TEXT PASSAGE:

The recent (2012) Alaska soda book has good history on this one. According to a 1905 ad the firm "carries in stock the Finest Line of Bottled Beer, Soda Pop, Ginger Ale, Lemon Cream, Strawberry and Iron, Etc., in Alaska." They were capitalized in 1908.


----------



## dawsoncitychris (Oct 24, 2013)

Im sorry if the pics arnt that great but I dont have a good camera


----------



## dawsoncitychris (Oct 24, 2013)

another


----------



## dawsoncitychris (Oct 24, 2013)

another


----------



## dawsoncitychris (Oct 24, 2013)

and another


----------



## dawsoncitychris (Oct 24, 2013)

this is another hutch bottle I believe, although its still kinda dirty it does show very minimal wear but unfortunatly a chip on the bottom. Its Eldorado Bottling Co , bottled in Dawson city during the rush days. And I did manage to find a piece of the sister company Bonanza Bottling Co Dawson NWT unfortunately broken.So 1 thing has me curious. The Hutch bottles were made in 50 states, ans was Yukon considered to 1 of those states also?


----------



## dawsoncitychris (Oct 24, 2013)

One other thing accured to me earlier, and that was that it is very possible freight to Dawson from Nome could also have been shipped VIA steam ship(paddlewheeler). I know they did make frequent trips up and down river from whitehorse and through Alaska


----------



## UncleBruce (Oct 24, 2013)

That's the one most collectors have if they have one.  Definitely a keeper.  [sm=thumbup.gif]


----------



## surfaceone (Oct 25, 2013)

> ORIGINAL:  dawsoncitychris
> 
> this is another hutch bottle I believe, although its still kinda dirty it does show very minimal wear but unfortunatly a chip on the bottom. Its Eldorado Bottling Co , bottled in Dawson city during the rush days. And I did manage to find a piece of the sister company Bonanza Bottling Co Dawson NWT unfortunately broken.So 1 thing has me curious. The Hutch bottles were made in 50 states, ans was Yukon considered to 1 of those states also?


 

 Hey Chris,

 The waterways were only navigable when not frozen.

 Please take photos of the complete bottle, as well as the embossing, and the base. This is another good one, I believe.

WHAT THE EXERCISE ASKS: Continue the forum thread on early Alaska and Dawson City bottling companies from the point at which it stops.

RECORDED DATA:
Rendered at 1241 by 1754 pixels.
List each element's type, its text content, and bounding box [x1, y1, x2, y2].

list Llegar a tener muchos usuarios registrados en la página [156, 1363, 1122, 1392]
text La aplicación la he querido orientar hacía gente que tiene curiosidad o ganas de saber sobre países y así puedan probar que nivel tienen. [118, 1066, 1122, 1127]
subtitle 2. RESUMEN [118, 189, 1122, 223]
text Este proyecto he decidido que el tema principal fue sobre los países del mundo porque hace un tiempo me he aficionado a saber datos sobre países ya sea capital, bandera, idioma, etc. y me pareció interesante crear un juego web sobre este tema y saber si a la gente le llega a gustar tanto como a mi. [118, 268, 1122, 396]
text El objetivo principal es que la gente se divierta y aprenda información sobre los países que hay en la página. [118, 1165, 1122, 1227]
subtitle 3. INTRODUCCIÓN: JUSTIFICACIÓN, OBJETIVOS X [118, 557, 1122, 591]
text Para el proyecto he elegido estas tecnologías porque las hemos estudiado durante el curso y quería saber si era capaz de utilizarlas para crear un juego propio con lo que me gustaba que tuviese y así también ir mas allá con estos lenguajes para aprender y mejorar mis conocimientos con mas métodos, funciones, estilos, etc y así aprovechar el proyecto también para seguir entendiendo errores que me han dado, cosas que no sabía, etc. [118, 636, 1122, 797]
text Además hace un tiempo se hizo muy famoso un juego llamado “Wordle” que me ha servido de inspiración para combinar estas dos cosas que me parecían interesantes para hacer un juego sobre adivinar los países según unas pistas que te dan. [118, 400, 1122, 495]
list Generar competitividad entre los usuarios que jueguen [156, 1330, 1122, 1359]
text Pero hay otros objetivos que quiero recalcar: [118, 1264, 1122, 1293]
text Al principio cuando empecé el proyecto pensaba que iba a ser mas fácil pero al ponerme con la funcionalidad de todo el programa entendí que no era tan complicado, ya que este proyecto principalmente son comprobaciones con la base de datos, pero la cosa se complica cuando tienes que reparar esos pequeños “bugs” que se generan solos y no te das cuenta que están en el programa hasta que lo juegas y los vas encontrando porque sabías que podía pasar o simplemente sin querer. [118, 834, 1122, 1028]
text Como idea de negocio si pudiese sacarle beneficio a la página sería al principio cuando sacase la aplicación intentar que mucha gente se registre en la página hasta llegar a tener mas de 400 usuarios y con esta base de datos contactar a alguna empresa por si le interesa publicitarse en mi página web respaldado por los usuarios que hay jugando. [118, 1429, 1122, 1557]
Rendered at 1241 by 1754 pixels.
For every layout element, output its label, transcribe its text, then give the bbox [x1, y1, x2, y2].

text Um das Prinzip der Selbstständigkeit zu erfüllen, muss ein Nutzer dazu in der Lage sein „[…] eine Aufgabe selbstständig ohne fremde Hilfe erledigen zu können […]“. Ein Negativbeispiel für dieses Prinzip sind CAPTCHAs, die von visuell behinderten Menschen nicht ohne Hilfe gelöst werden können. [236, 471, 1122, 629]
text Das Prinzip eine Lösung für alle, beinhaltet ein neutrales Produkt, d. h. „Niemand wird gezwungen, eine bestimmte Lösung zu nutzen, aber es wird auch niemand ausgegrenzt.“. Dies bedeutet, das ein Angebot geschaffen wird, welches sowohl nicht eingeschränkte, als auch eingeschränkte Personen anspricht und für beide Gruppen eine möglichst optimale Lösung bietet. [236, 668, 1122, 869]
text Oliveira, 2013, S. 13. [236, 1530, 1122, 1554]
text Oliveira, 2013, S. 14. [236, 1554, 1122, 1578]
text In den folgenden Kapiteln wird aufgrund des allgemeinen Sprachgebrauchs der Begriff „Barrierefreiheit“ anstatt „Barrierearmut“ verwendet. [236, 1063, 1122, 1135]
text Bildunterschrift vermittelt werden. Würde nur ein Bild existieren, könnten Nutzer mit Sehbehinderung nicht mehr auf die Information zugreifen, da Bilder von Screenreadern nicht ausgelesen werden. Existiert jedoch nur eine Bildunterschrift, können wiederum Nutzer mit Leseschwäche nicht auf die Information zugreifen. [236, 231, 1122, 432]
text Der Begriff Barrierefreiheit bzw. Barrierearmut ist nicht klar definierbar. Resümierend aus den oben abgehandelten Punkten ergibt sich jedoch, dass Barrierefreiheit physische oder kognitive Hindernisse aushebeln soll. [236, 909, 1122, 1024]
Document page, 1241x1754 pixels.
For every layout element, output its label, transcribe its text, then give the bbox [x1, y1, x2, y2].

RESULT OF THIS EXERCISE:
 "It also is interesting to note that some of these labels were for products of the Eldorado Bottling works, a non-alcoholic beverage company operating in Dawson City from circa 1897 to 1901 (Carter 1990: Entry 38). Mrs Hanulik's Eldorado labels include "Strawberry Soda", "Strawberry Syrup" and "Vanilla Syrup". Since these labels were found intact at the O'Brien site, we speculate that O'Brien originally may have purchased supplies and equipment from the Eldorado plant for use in his own non-alcoholic bottling operation. This being the case, and taking our speculations one step further, it also is possible that he purchased or salvaged equipment from the earlier Dawson City Brewery as well."  From.

 "Mitchell, Robert: Eldorado Bottling Works, Dawson (1901) " From.



 
 "Description: Very scarce hand-blown hutch soda bottle: El Dorado Bottling Co. from Yukon Canada Circa. 190. In the "Historical Yukon & Alaska Hotels,, Roahouses, Saloons, & Cafes Index - Proprietors & Managers, J.Nicol and Robert Mitchell were the proprietors of the Eldorado Bottling Works in 1901. They operated on First Ave in Dawson City Yukon. This is the sister bottle to the "Bonanza Bottling Co. Dawson N.W.T." Hutch Soda. Very scarce gold rush times bottle. a Pitcher mug.

 Condition: Bottle has a chip near the bottom base other than that it is sound - superb displaying & has nice whittle marks throughout - See PICs
 Price: $545.00 or make me an offer!" From.


----------



## dawsoncitychris (Oct 25, 2013)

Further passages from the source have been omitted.